Throughout the wedding of a lifetime (comprised of two services and three receptions!) I had the opportunity to interact with many Germans. But one conversation in particular struck me. I met a couple from Wurzburg who were friends of the bride and groom. Our conversation quickly changed from our connection with the beloved couple to education and then politics. Many people are afraid to discuss politics- especially with those they don’t know. However I find that even with those whose opinions are very different from mine, I can find common ground. We often share some of the same concerns as well as the same hopes and dreams for children, our country, and the world.

Like so many Americans, my new friends in Germany are watching our current election unfold and are concerned about who might be the next American President. Then they shared some of their fears about what is happening in their own country. With so many refugees fleeing into their country, they questioned what would Germany look like in 10-20 years?  They worried that as a country, they might lose their heritage and what they believed makes Germany great in their hearts.  I listened intently and felt their passion and love for their country.  I was learning what it meant to be German through their eyes.

While we are a country of immigrants from all over the world, so many Americans have similar concerns and passion for their country.  Our two countries, so far away geographically, have commonalities that I have never considered. No matter where we live, many people fear change that threatens their current way of life—no matter how good or bad it is.

Growing up in a small town in West Virginia with no diversity, my move to the Washington, DC area was a big, scary change! I had never traveled far from home. The metro area offered encounters with others who were different – they looked different, acted differently, and believed in different religions that guided their way of life than what I had known for almost 30 years. Sixteen years later, I celebrate those differences and challenge myself to see the world through others’ perspectives in order to overcome personal biases.

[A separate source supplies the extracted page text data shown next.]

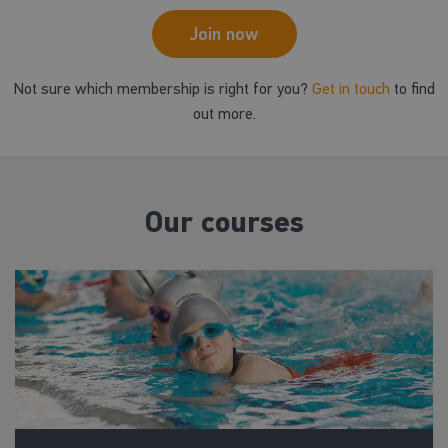
Join now
Not sure which membership is right for you?
Get in touch
to find
out more.
Our courses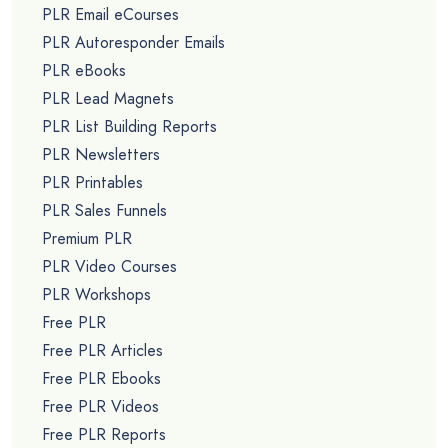
PLR Email eCourses
PLR Autoresponder Emails
PLR eBooks
PLR Lead Magnets
PLR List Building Reports
PLR Newsletters
PLR Printables
PLR Sales Funnels
Premium PLR
PLR Video Courses
PLR Workshops
Free PLR
Free PLR Articles
Free PLR Ebooks
Free PLR Videos
Free PLR Reports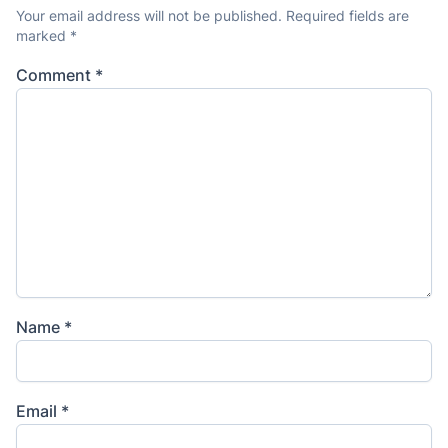
Your email address will not be published.
Required fields are
marked
*
Comment
*
Name
*
Email
*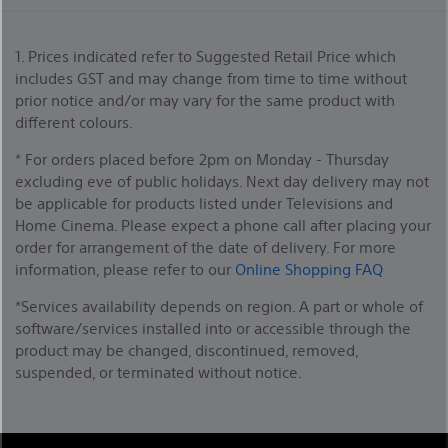
1. Prices indicated refer to Suggested Retail Price which
includes GST and may change from time to time without
prior notice and/or may vary for the same product with
different colours.
* For orders placed before 2pm on Monday - Thursday
excluding eve of public holidays. Next day delivery may not
be applicable for products listed under Televisions and
Home Cinema. Please expect a phone call after placing your
order for arrangement of the date of delivery. For more
information, please refer to our
Online Shopping FAQ
*Services availability depends on region. A part or whole of
software/services installed into or accessible through the
product may be changed, discontinued, removed,
suspended, or terminated without notice.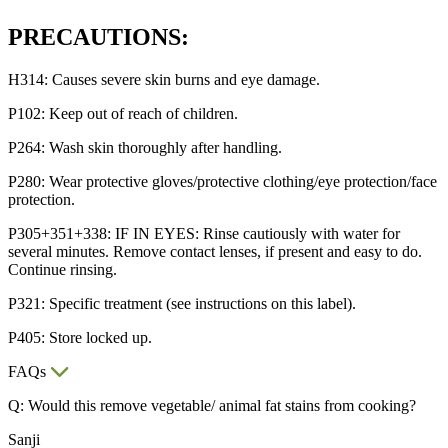
PRECAUTIONS:
H314: Causes severe skin burns and eye damage.
P102: Keep out of reach of children.
P264: Wash skin thoroughly after handling.
P280: Wear protective gloves/protective clothing/eye protection/face
protection.
P305+351+338: IF IN EYES: Rinse cautiously with water for
several minutes. Remove contact lenses, if present and easy to do.
Continue rinsing.
P321: Specific treatment (see instructions on this label).
P405: Store locked up.
FAQs
Q: Would this remove vegetable/ animal fat stains from cooking?
Sanji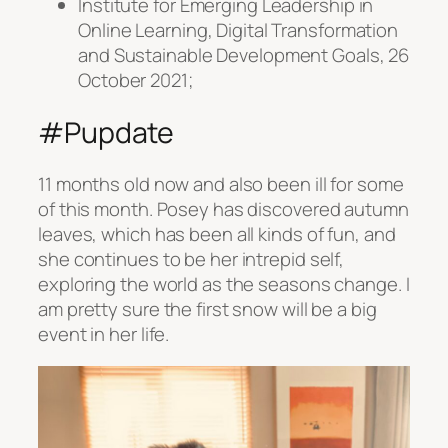
Institute for Emerging Leadership in
Online Learning, Digital Transformation
and Sustainable Development Goals, 26
October 2021;
#Pupdate
11 months old now and also been ill for some
of this month. Posey has discovered autumn
leaves, which has been all kinds of fun, and
she continues to be her intrepid self,
exploring the world as the seasons change. I
am pretty sure the first snow will be a big
event in her life.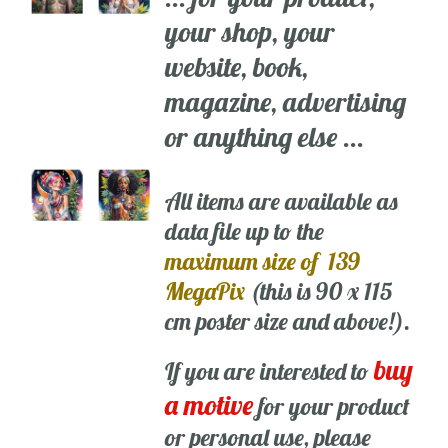
your shop, your
website, book,
magazine, advertising
or anything else ...
All items are available as
data file up to the
maximum size of 139
MegaPix
(this is 90 x 115
cm poster size and above!).
buy
If you are interested to
a motive
for your product
or personal use, please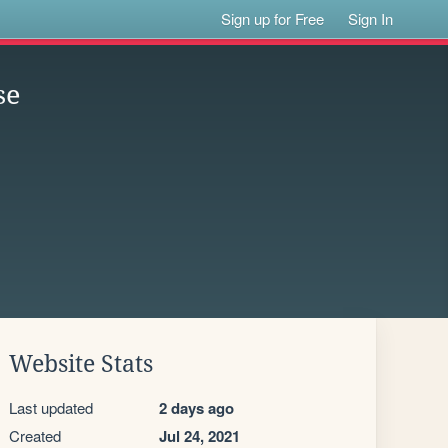
Sign up for Free
Sign In
se
Website Stats
Last updated
2 days ago
Created
Jul 24, 2021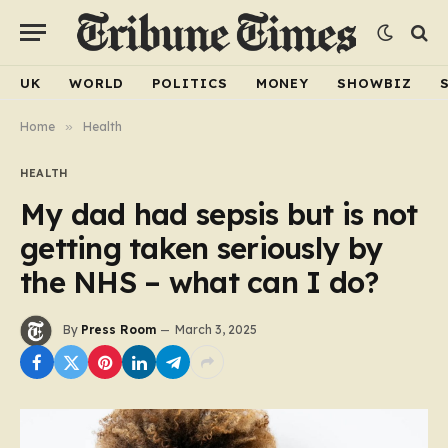
UK
WORLD
POLITICS
MONEY
SHOWBIZ
Home
»
Health
HEALTH
My dad had sepsis but is not
getting taken seriously by
the NHS – what can I do?
By
Press Room
March 3, 2025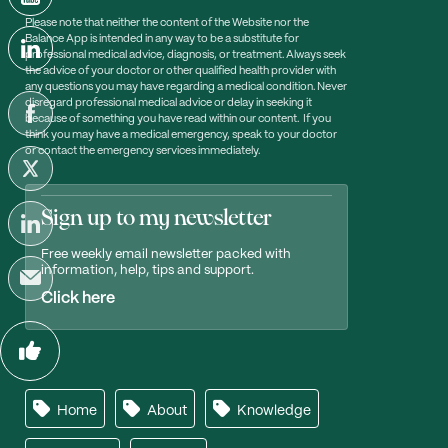
Please note that neither the content of the Website nor the
Balance App is intended in any way to be a substitute for
professional medical advice, diagnosis, or treatment. Always seek
the advice of your doctor or other qualified health provider with
any questions you may have regarding a medical condition. Never
disregard professional medical advice or delay in seeking it
because of something you have read within our content. If you
think you may have a medical emergency, speak to your doctor
or contact the emergency services immediately.
Sign up to my newsletter
Free weekly email newsletter packed with
information, help, tips and support.
Click here
Home
About
Knowledge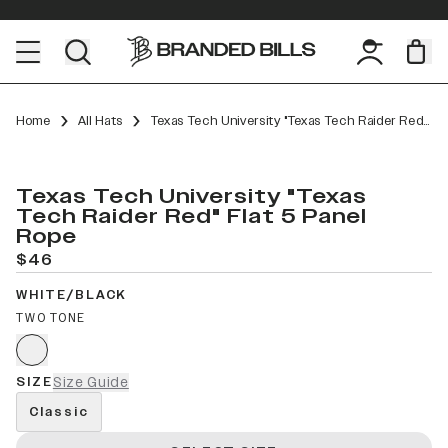
Home
All Hats
Texas Tech University "Texas Tech Raider Red" Flat 5 Panel Rope
Texas Tech University "Texas
Tech Raider Red" Flat 5 Panel
Rope
$46
WHITE/BLACK
TWO TONE
SIZE
Size Guide
Classic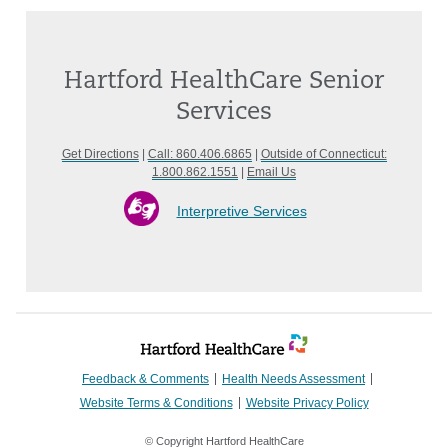
Hartford HealthCare Senior
Services
Get Directions
|
Call: 860.406.6865
|
Outside of Connecticut:
1.800.862.1551
|
Email Us
Interpretive Services
Feedback & Comments
Health Needs Assessment
Website Terms & Conditions
Website Privacy Policy
© Copyright Hartford HealthCare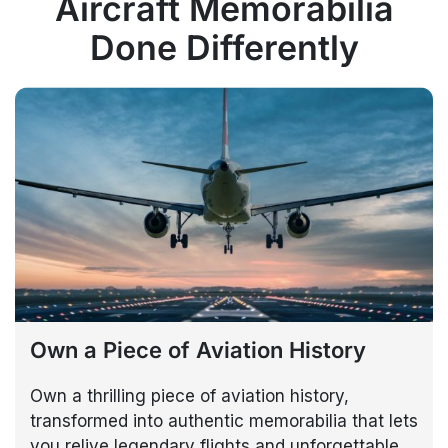
Aircraft Memorabilia
Done Differently
Own a Piece of Aviation History
Own a thrilling piece of aviation history,
transformed into authentic memorabilia that lets
you relive legendary flights and unforgettable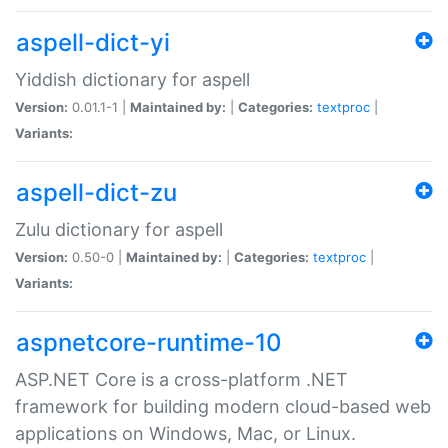
aspell-dict-yi
Yiddish dictionary for aspell
Version:
0.01.1-1 |
Maintained by:
|
Categories:
textproc
|
Variants:
aspell-dict-zu
Zulu dictionary for aspell
Version:
0.50-0 |
Maintained by:
|
Categories:
textproc
|
Variants:
aspnetcore-runtime-10
ASP.NET Core is a cross-platform .NET
framework for building modern cloud-based web
applications on Windows, Mac, or Linux.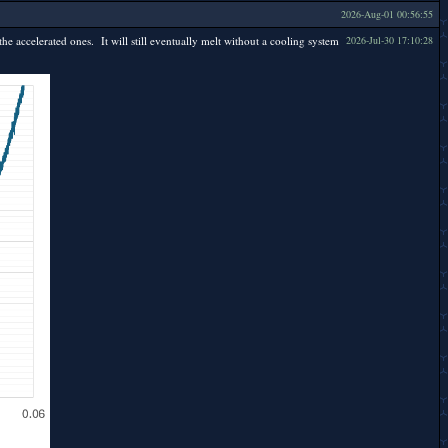
2026-Aug-01 00:56:55
the accelerated ones. It will still eventually melt without a cooling system
2026-Jul-30 17:10:28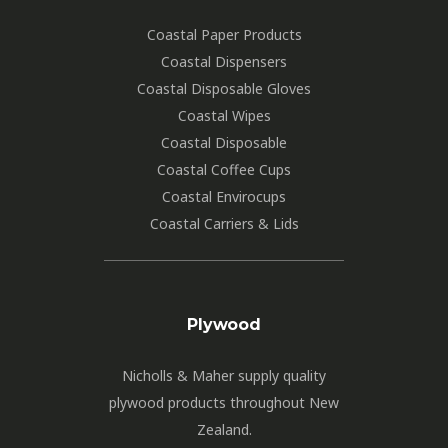
Coastal Paper Products
Coastal Dispensers
Coastal Disposable Gloves
Coastal Wipes
Coastal Disposable
Coastal Coffee Cups
Coastal Envirocups
Coastal Carriers & Lids
Plywood
Nicholls & Maher supply quality
plywood products throughout New
Zealand.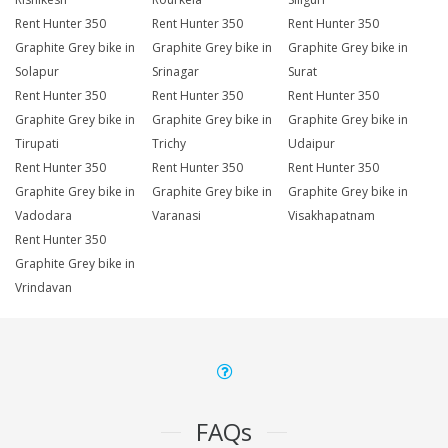
Rent Hunter 350
Rent Hunter 350
Rent Hunter 350
Graphite Grey bike in
Graphite Grey bike in
Graphite Grey bike in
Solapur
Srinagar
Surat
Rent Hunter 350
Rent Hunter 350
Rent Hunter 350
Graphite Grey bike in
Graphite Grey bike in
Graphite Grey bike in
Tirupati
Trichy
Udaipur
Rent Hunter 350
Rent Hunter 350
Rent Hunter 350
Graphite Grey bike in
Graphite Grey bike in
Graphite Grey bike in
Vadodara
Varanasi
Visakhapatnam
Rent Hunter 350
Graphite Grey bike in
Vrindavan
FAQs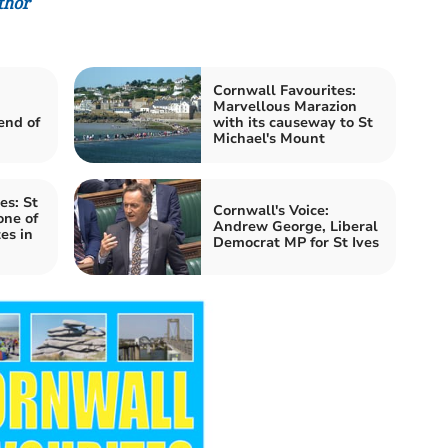
thor
Cornwall Favourites:
Marvellous Marazion
end of
with its causeway to St
Michael's Mount
es: St
Cornwall's Voice:
one of
Andrew George, Liberal
es in
Democrat MP for St Ives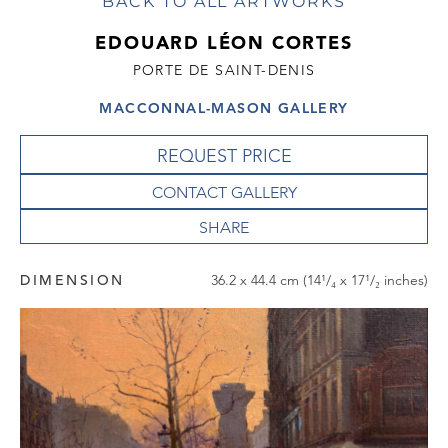
BACK TO ALL ARTWORKS
EDOUARD LÉON CORTES
PORTE DE SAINT-DENIS
MACCONNAL-MASON GALLERY
REQUEST PRICE
CONTACT GALLERY
DIMENSION
36.2 x 44.4 cm (14¹/₄ x 17¹/₂ inches)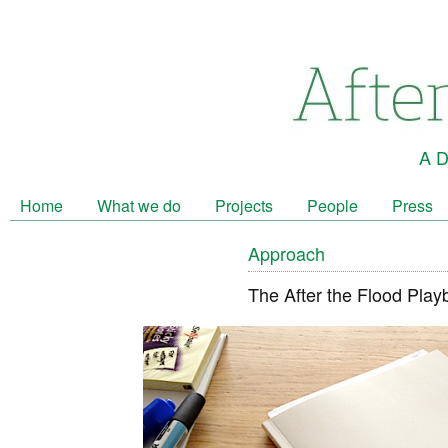
A D
Home
What we do
Projects
People
Press
Approach
The After the Flood Play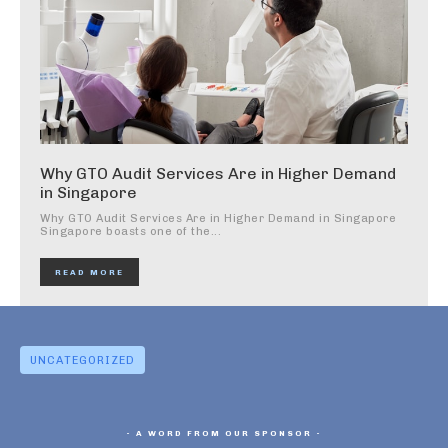
Why GTO Audit Services Are in Higher Demand
in Singapore
Why GTO Audit Services Are in Higher Demand in Singapore
Singapore boasts one of the...
READ MORE
UNCATEGORIZED
- A WORD FROM OUR SPONSOR -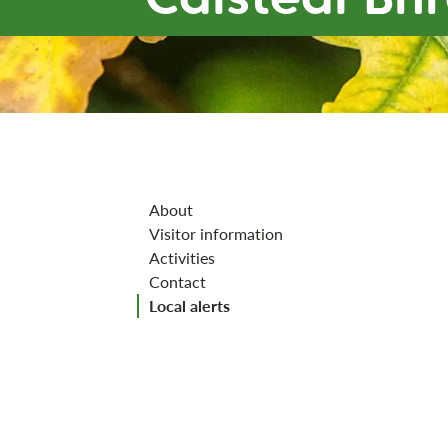
Jump to section
About
Visitor information
Activities
Contact
Local alerts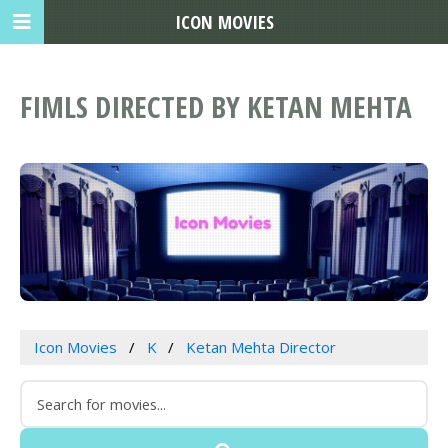
ICON MOVIES
FIMLS DIRECTED BY KETAN MEHTA
Icon Movies
K
Ketan Mehta Director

My travels abroad, however, have taught me even more.  I have learned that while people from different backgrounds may look, sound, and behave differently, we all share a common need. We need and want others to understand who we really are at our core.  Our lives may be drastically different, but as humans, we want to have a sense of place in this world.  We want to matter and we want to be accepted.

My conversation with my new friends helped me understand that they didn’t expect me to fix their problems or even agree with everything they said. Instead, they wanted to be heard and understood as genuine and caring people who loved their country and believed that cultural heritage is important. They realized that I genuinely cared for them and respected their beliefs and struggles. This allowed us to learn from one another and come to respect each other in a short time. I may not have agreed with everything they believed but I didn’t pass judgment on them because it was their truth based on their life story.

While I thought this journey would help me find answers about my heritage, I never imagined that two people who lived so far away would have such an impact on my understanding of my place in our world. Humanity depends on our ability to understand and accept others in the world who appear to be different on the outside, but are like us in so many ways on the inside.  If I am to be a better educator, I must continue to challenge my own biases and truly listen to others from far and near.

So…as I get ready to gear up for a new school year, my mind races knowing that global education begins with me. How I will I continue to help my students understand differing perspectives, be compassionate toward others, and understand their place in the world? Because in the end, global education isn’t just learning about the history of a place or culture. Global education is about seeing the world as it exists through the eyes of others who live in it every day and responding in a way that makes our world a better place.





One thought on “Global Education Begins with Me

  1. I really like that you talked about finding common ground–I think that’s really important in the current climate, and deep down, we all do have similar fundamental goals! Thank you for sharing your perspective!